Recentemente fui abordado quanto ao “perigo” da nossa proposta de reforma tributária. Atentaram-me para a possibilidade de “fuga de capitais” em um cenário de aumento de carga tributária para os mais ricos. Ora, até mesmo economistas conservadores sabem que para se mudar de um país, uma empresa gasta muito mais e tem muito menos garantias do que “se arriscar” a ficar e pagar mais impostos. Além disso, o Brasil não pode ser paraíso fiscal e se render a chantagens de fundos financeiros. Na reforma tributária que defendemos, quem produz e quem consome deve pagar menos e quem não produz riqueza e lucra com especulação deve pagar mais. Vale mais o “risco” do que a submissão à chantagens.

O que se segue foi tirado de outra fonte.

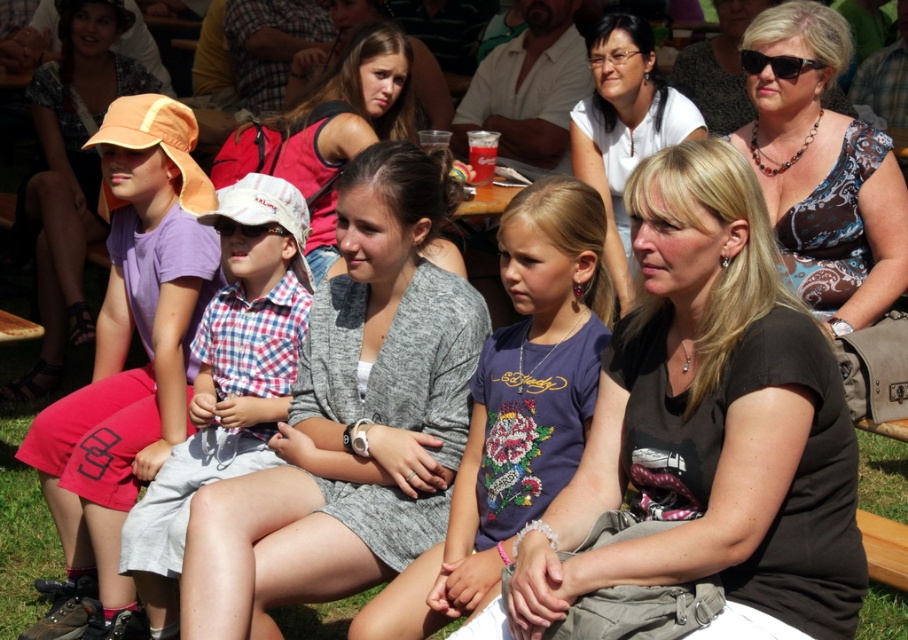
You are standing in the park and see the brown patterned dress at center and the green grass at lower center. Which object is positioned to the left of the other?

The brown patterned dress at center is to the left of green grass at lower center.

You are trying to decide which of the two center individuals to approach for directions. The person wearing the black matte shirt at center is shorter than the gray cotton cardigan at center. Which one would you choose if you want to ask someone taller?

You should approach the gray cotton cardigan at center because it is taller than the black matte shirt at center.

You are a photographer trying to capture a clear shot of both the black matte shirt at center and the gray cotton cardigan at center. Since you want both subjects in focus, which one should you adjust your camera focus to prioritize first?

The black matte shirt at center is closer to the viewer than the gray cotton cardigan at center. To ensure both are in focus, prioritize focusing on the black matte shirt at center first, as it is nearer, and the depth of field may naturally include the gray cotton cardigan at center in the background.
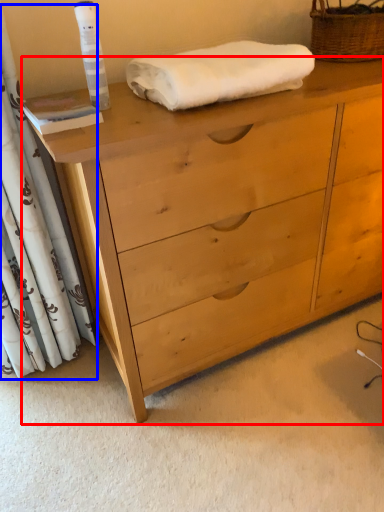
Question: Which point is further to the camera, chest of drawers (highlighted by a red box) or curtain (highlighted by a blue box)?

Choices:
 (A) chest of drawers
 (B) curtain

Answer: (B)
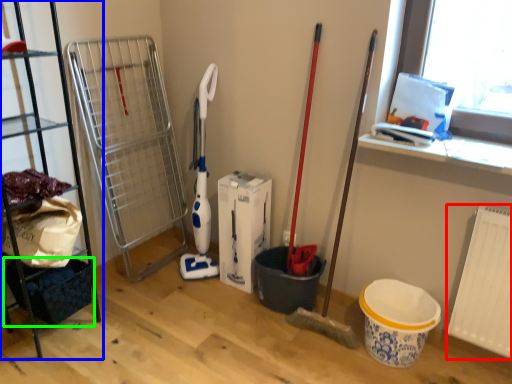
Question: Which object is positioned farthest from radiator (highlighted by a red box)? Select from shelf (highlighted by a blue box) and basket (highlighted by a green box).

Choices:
 (A) shelf
 (B) basket

Answer: (A)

Uma reforma tributária progressiva deve também atentar para a subtributação do sistema financeiro. Além dos escorchantes juros cobrados, os bancos pagam menos impostos do que empresas produtivas e muito menos, somando seus impostos pagos, do que a classe média paga em IR.
Precisamos tocar em questões centrais do conflito distributivo brasileiro. Taxar grandes fortunas, heranças, lucros e dividendos e atividades financeiras ajuda a resolver o problema crônico da desigualdade em nosso país, que hoje prefere açoitar o assalariado ao invés de enfrentar privilégios. Além disso, é preciso “desligar” outro divertido brinquedo da Disneylandia brasileira: a sonegação fiscal. Somente em 2017, o Brasil deixou de arrecadar cerca de R$ 500 bilhões. Isso pra não falar da astronômica dívida das grandes empresas – com a previdência, por exemplo – que, se cobradas, cobririam com facilidade o chamado “rombo” das contas públicas.
De acordo com a maioria das pesquisas de opinião, o brasileiro ou brasileira comum aponta como principais problemas nacionais a saúde, a educação e a segurança, além da corrupção. Entretanto, quando o assunto são as soluções, geralmente ficamos amarrados e limitados pelo argumento da falta de recursos públicos. Penso que está aí, na mudança de nossa estrutura tributária, um importante instrumento para levar nosso país para o rumo do desenvolvimento social, no qual as maiorias sociais tenham possibilidade de viver com dignidade, alavancando o crescimento econômico a partir da distribuição da riqueza.